Unions Press to End Special Trade Status for Bangladesh

The collapse in April of the Rana Plaza factory building in Savar, Bangladesh, a suburb of Dhaka, left at least 1,129 people dead.

After several deadly factory disasters in Bangladesh — including the collapse of an eight-story garment factory last month that left at least 1,127 people dead — labor advocates are stepping up pressure on the Obama administration, calling for it to convey its disapproval of working conditions in the country by revoking its special trade status.

But federal officials remain conflicted over the American government’s responsibility for safer labor conditions overseas, and in meetings in recent weeks they disagreed over what combination of carrots and sticks would work best to achieve this goal.

Some officials, particularly in the State Department, say that if trade status is revoked, Washington will lose its leverage to pressure Bangladesh to improve building codes and labor rights. Labor advocates and officials from the Labor Department counter, however, that this leverage is lost anyway if the administration is never willing to use it.

“By failing to take serious action before now even in the face of phenomenal, unprecedented death of workers, U.S. trade officials have already sent the wrong message to Bangladesh,” said Brian Campbell, policy and legal programs director of the International Labor Rights Forum, a workers advocacy group. “It’s time to send a strong signal.”

Bangladesh is among more than 125 countries that receive breaks on United States tariffs under a World Trade Organization program, the Generalized System of Preferences, intended to promote economic growth around the globe. The United States trade representative is to decide the fate of the country’s trade status in June.

In meetings this month to discuss the disasters, officials from the State and Labor Departments agreed that Bangladesh had failed to improve labor rights sufficiently but they disagreed over what to do about it.

Some State Department officials argued that taking away Bangladesh’s preferential trade status would damage diplomatic relations with a country that has faced repeated Islamist threats and hurt its economy, which has lately averaged trade-fueled growth of about 6 percent a year.

Bangladesh’s garment industry does not enjoy American duty-free status, though other sectors in the country do. But State Department officials said that a decision by the Obama administration to scale back benefits might prompt foreign brands to reduce orders from the country. It might also lead the European Union, which does exempt the garment industry from tariffs, to revoke this status.

But Labor Department officials argued that more pressure was urgently needed. In December, American officials gave the Bangladeshi government a list of areas requiring improvement in order for the country to avoid losing its status. But there has been minimal progress, officials said. The list called for an end to government harassment of labor organizers and greater rights for workers in the country’s special export processing zones.

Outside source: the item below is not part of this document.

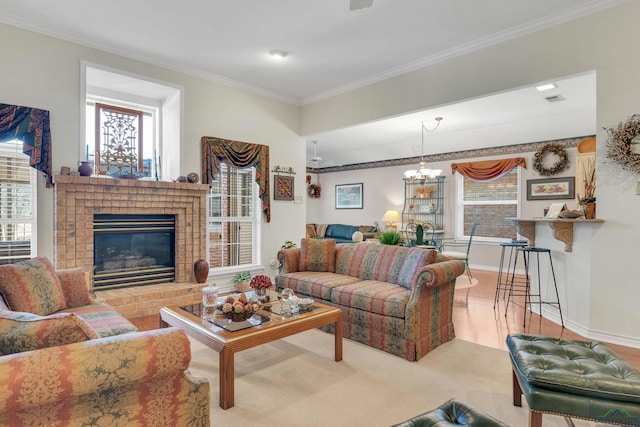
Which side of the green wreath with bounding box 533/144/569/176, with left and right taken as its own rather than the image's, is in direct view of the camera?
front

During these meetings, American trade officials also pointed out that under the trade agreement they are required to certify that countries receiving trade privileges meet certain eligibility standards, including the protection of internationally recognized worker rights, which are widely ignored in Bangladesh.

Federal labor officials also said the administration should publicly apply pressure on retailers like the Gap and Walmart to sign an international accord providing for a binding inspection program and mandatory improvements in workplace safety, according to officials who participated in the meetings but are not authorized to speak to reporters.

Many major European retailers have signed the international accord but most American retailers have cited liability concerns, opting to do their own audits of factory conditions. Eight Democratic senators wrote on May 16 to retailers including Wal-Mart Stores, Target and Kohl’s, arguing that this type of self-monitoring has proved to be ineffective and urging the companies to reconsider signing the accord.